I fail to see a distinction b/w “racist” and “due to racism”. In any case, I feel large parts of society, including major media outlets, already tend towards caution, c. f. the reluctance in calling the President’s “both sides” comment “racist”, instead opting for “racially charged” or “insensitive” or similar.

> There is one party in particular that I think relies on people to believe that their problems are outside of their control, so that maybe they'll outsource the problem solving to the government.

That’s a rather unfair characterization of the Democratic Party. But I find it even more interesting to know why you feel the need to superficially obfuscate who you are talking about?

I’ve also provided two examples above that clearly prove that racism and sexism do exist.

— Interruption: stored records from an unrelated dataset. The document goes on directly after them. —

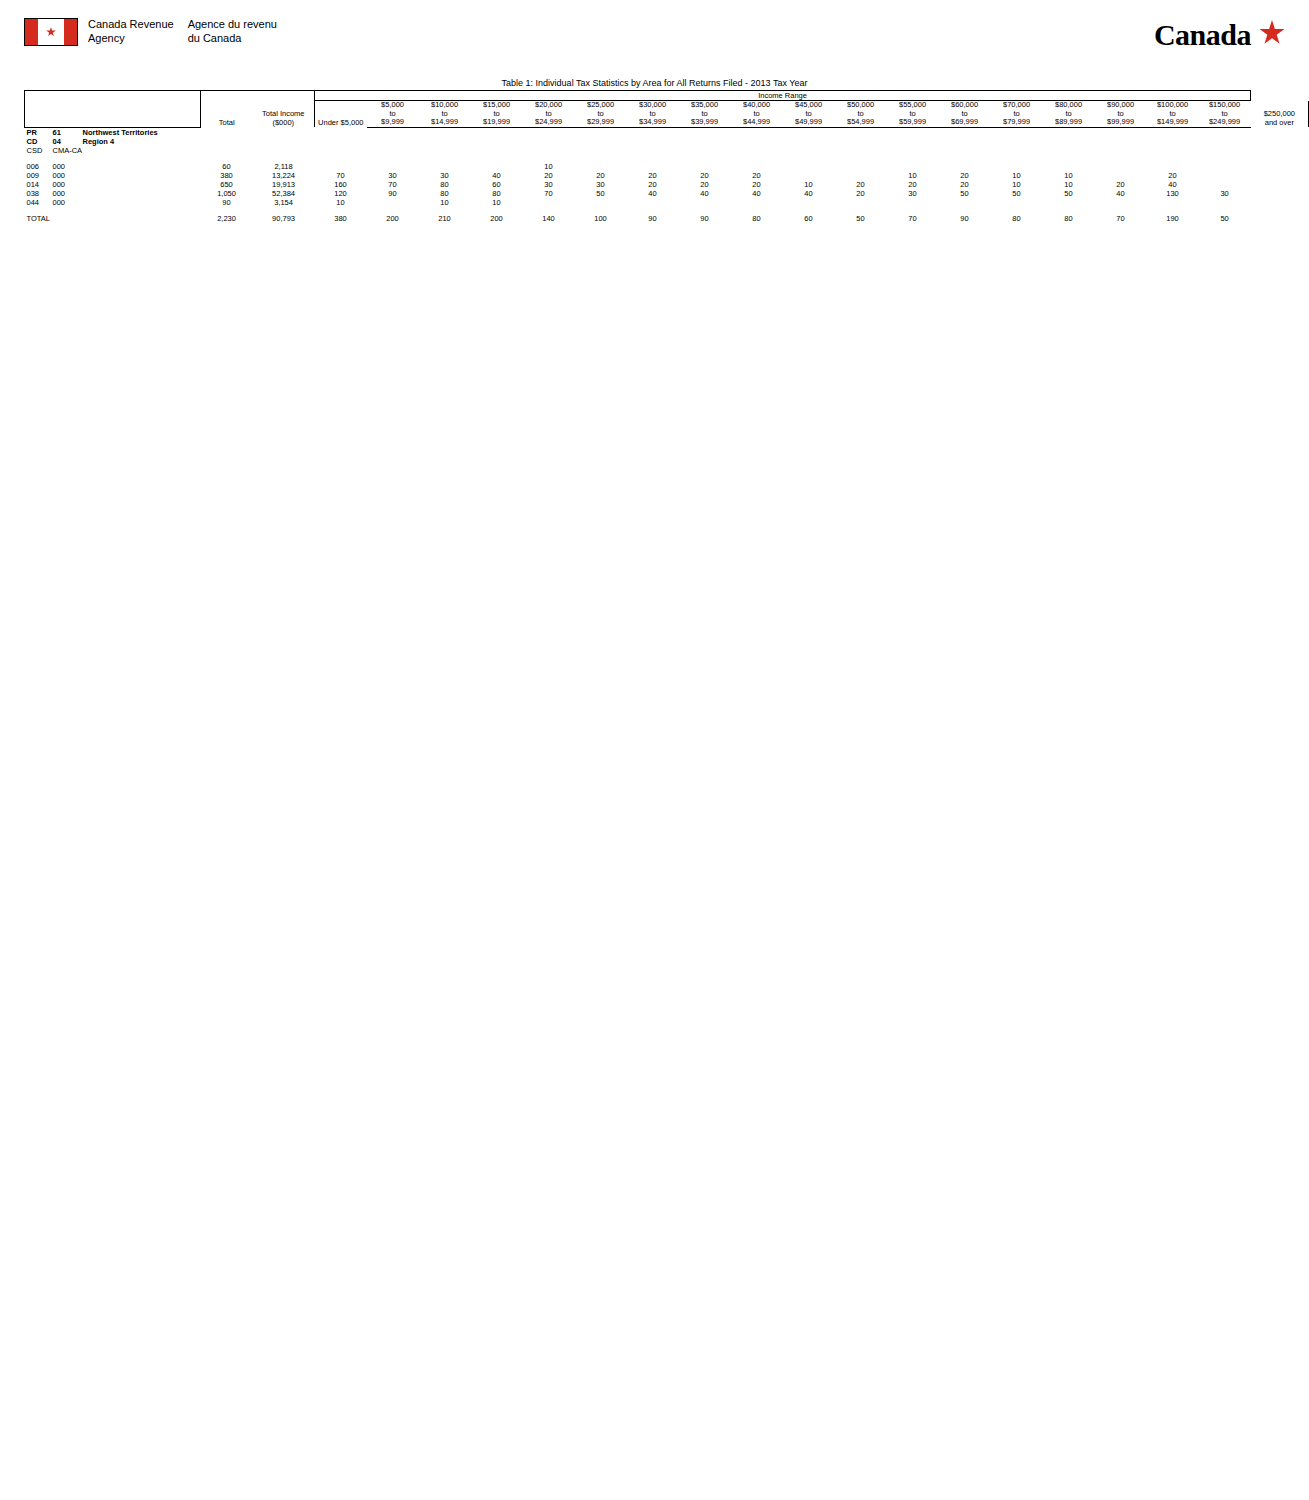Canada Revenue
Agency
Agence du revenu
du Canada
Canada
Table 1: Individual Tax Statistics by Area for All Returns Filed - 2013 Tax Year
| | | | Income Range |
| --- | --- | --- | --- |
| | Total | Total Income ($000) | Under $5,000 | $5,000 | $10,000 | $15,000 | $20,000 | $25,000 | $30,000 | $35,000 | $40,000 | $45,000 | $50,000 | $55,000 | $60,000 | $70,000 | $80,000 | $90,000 | $100,000 | $150,000 | $250,000 and over |
| | to $9,999 | to $14,999 | to $19,999 | to $24,999 | to $29,999 | to $34,999 | to $39,999 | to $44,999 | to $49,999 | to $54,999 | to $59,999 | to $69,999 | to $79,999 | to $89,999 | to $99,999 | to $149,999 | to $249,999 |
| PR | 61 | Northwest Territories | |
| CD | 04 | Region 4 | |
| CSD | CMA-CA | | |
| 006 | 000 | | 60 | 2,118 | | | | | 10 | | | | | | | | | | | | | | |
| 009 | 000 | | 380 | 13,224 | 70 | 30 | 30 | 40 | 20 | 20 | 20 | 20 | 20 | | | 10 | 20 | 10 | 10 | | 20 | | |
| 014 | 000 | | 650 | 19,913 | 160 | 70 | 80 | 60 | 30 | 30 | 20 | 20 | 20 | 10 | 20 | 20 | 20 | 10 | 10 | 20 | 40 | | |
| 038 | 000 | | 1,050 | 52,384 | 120 | 90 | 80 | 80 | 70 | 50 | 40 | 40 | 40 | 40 | 20 | 30 | 50 | 50 | 50 | 40 | 130 | 30 | |
| 044 | 000 | | 90 | 3,154 | 10 | | 10 | 10 | | | | | | | | | | | | | | | |
| TOTAL | | | 2,230 | 90,793 | 380 | 200 | 210 | 200 | 140 | 100 | 90 | 90 | 80 | 60 | 50 | 70 | 90 | 80 | 80 | 70 | 190 | 50 | |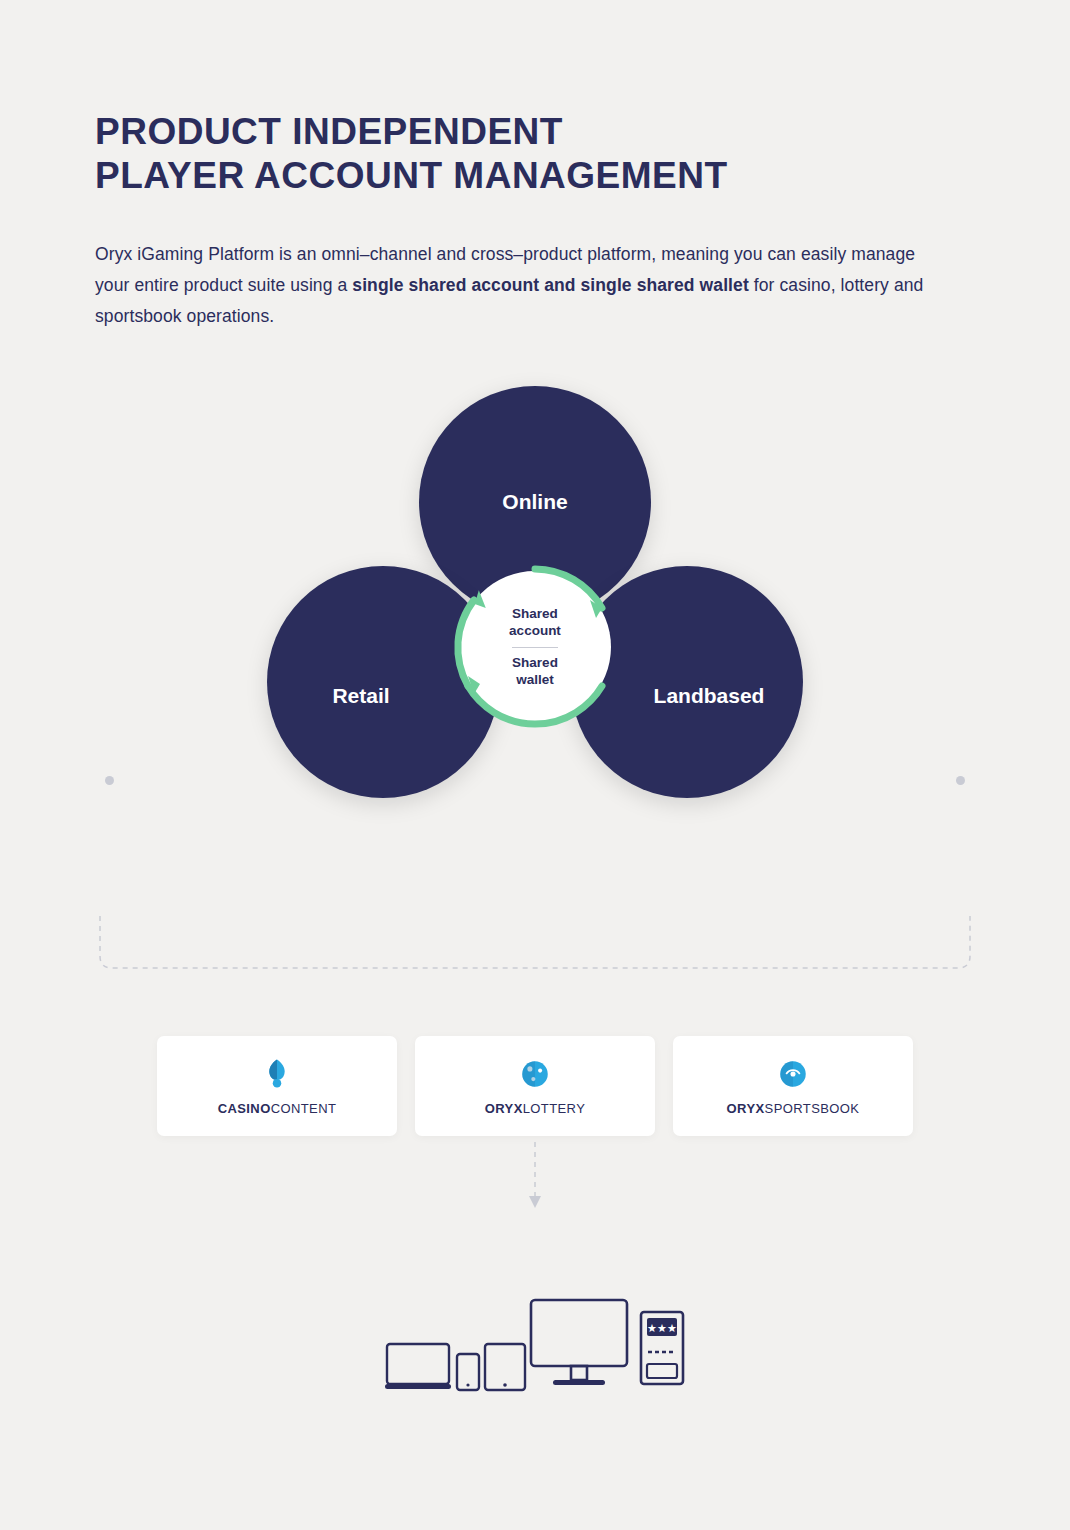Product Independent
Player Account Management
Oryx iGaming Platform is an omni–channel and cross–product platform, meaning you can easily manage your entire product suite using a single shared account and single shared wallet for casino, lottery and sportsbook operations.
Online
Retail
Landbased
Shared
account
Shared
wallet
Casino Content
Oryx Lottery
Oryx Sportsbook
★★★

If gender-blind hiring doubles the chances of female classical musicians, aren’t they right in pointing the finger at that result and complaining about white men playing life on easy?

But apart from such narrow situations, most left-wing advocacy is decidedly altruistic: college students supporting a raising of the minimum wage aren’t doing so for their own benefit. Unless, that is, they are terribly pessimistic about their personal future. Neither are voters and politicians advocating for DREAMERs, who by definition are neither. Nor are Bill Gates, Warren Buffet, Bloomberg, LIN-Manuel Miranda, or any number of billionaires or otherwise successful people advocating on behalf of the less fortunate.

jpmcglone|7 years ago

I obfuscated it because I knew you would pick the right party without me elaborating.

I don't think the left-wing advocacy is altruistic. If it was altruistic, it would promote altruism. It, instead, promotes redistribution of wealth.

Do you think redistribution of wealth is altruistic? How so?